While incarcerated, Chris came across a gardening magazine and sparked his passion for learning about how to sustainably grow ones own food. Burroughs spent the next five months in prison writing the business plan for Garden 31.

"I got a Mother Earth News magazine. It just opened up a world of nature, a different type of living." 

"All you have to do with nature is expose someone to it, and they'll receive the bounty that nature will give them." 

With more than 2 million people in the nation's prisons and jails, the U.S. leads the world in incarceration. About one-third of people released from prison will return at some point in their lives. Chris knows that he didn't have the resources he needed as a young man — he now wants to give at-risk young people something tangible: an education, a career, a community, and a foundation to work towards owning a home, taking care of family, you can be proud of what you do.

After prison, Burroughs studied sustainable agriculture and environmental sustainability. This catalyzed Chris' desire to develop a new two-year organic farming apprenticeship for the formerly incarcerated. Raising funding for the effort, he now wants to create a 25-acre farm with housing. Apprentices would work on the farm and attend classes at nearby community colleges.

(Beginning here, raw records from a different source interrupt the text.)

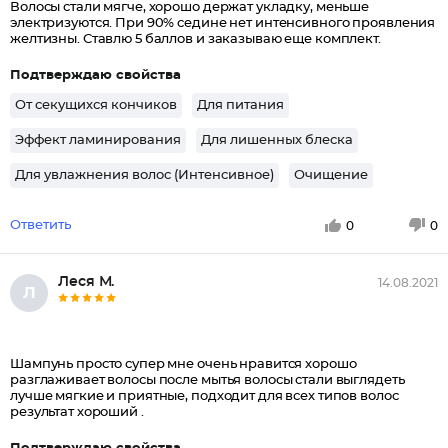
Волосы стали мягче, хорошо держат укладку, меньше
электризуются. При 90% седине нет интенсивного проявления
желтизны. Ставлю 5 баллов и заказываю еще комплект.
Подтверждаю свойства
От секущихся кончиков
Для питания
Эффект ламинирования
Для лишенных блеска
Для увлажнения волос (Интенсивное)
Очищение
Ответить
0
0
Леся М.
14.08.2021
Л
Шампунь просто супер мне очень нравится хорошо
разглаживает волосы после мытья волосы стали выглядеть
лучше мягкие и приятные, подходит для всех типов волос
результат хороший .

"Let's take our power, let's use what we have. We are the valuable resources. We are the power. We can do whatever we want to do."

Through his deep community roots and a dream to generate holistic community health, Chris and his team have a vision of building ga oal-oriented curriculum and career training for disadvantaged community members and youth all over the country — with your support, that vision can become a reality!

OUR CULTURE

OUR CULTURE

Garden 31 is an environmental and social justice nonprofit that works to create jobs and a more equitable food system.

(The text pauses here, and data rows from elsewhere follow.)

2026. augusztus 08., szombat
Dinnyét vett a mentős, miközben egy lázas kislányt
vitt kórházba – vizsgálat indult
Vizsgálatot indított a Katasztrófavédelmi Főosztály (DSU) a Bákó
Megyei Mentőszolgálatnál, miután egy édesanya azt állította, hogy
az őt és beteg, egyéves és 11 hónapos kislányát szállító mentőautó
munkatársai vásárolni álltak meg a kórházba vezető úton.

We are dedicated to equip disadvantaged community members with the skills needed to create 

Garden 31 is staffed with passionate environmentalists, agriculture experts, and educators that are capable of developing and implementing viable and resourceful learning programs for students of all ages.

 

We work to create a safe space for the underserved and under-resourced communities in our society. It's paramount to our mission that we empower individuals to cultivate their own self-sustainability free from injustice and oppression:

WHAT WE'RE FIGHTING

WHAT WE'RE FIGHTING | DETERRENTS TO SELF-SUSTAINABILITY 

Marginalization 

When a person or group that is treated insignificantly, pushed to the margins of society and rendered powerless.

Economic inequality

The unequal distribution of income and opportunity between different groups in society. Often people are trapped in poverty with little chance to climb up the social ladder.

Discrimination

When systems and policies, actions and attitudes create inequitable opportunities and outcomes for people based on race, ethnicity, gender, sexuality, age, etc.

FEAR OF Violence

When members of marginalized groups must live with the fear of violence. Violence directed against oppressed groups disables and impoverishes them, while enriching or empowering the oppressor or the indirectly privileged.

Institutional injustice

Not being believed because of social status and personal backgrounds; not being heard where narratives did not align with dominant discourses, and not being acknowledged where aspects of identity were disregarded.

recidivism

The act of a person repeating an undesirable behavior after they have experienced negative consequences of that behavior. It is also used to refer to the percentage of former prisoners who are rearrested for a similar offense.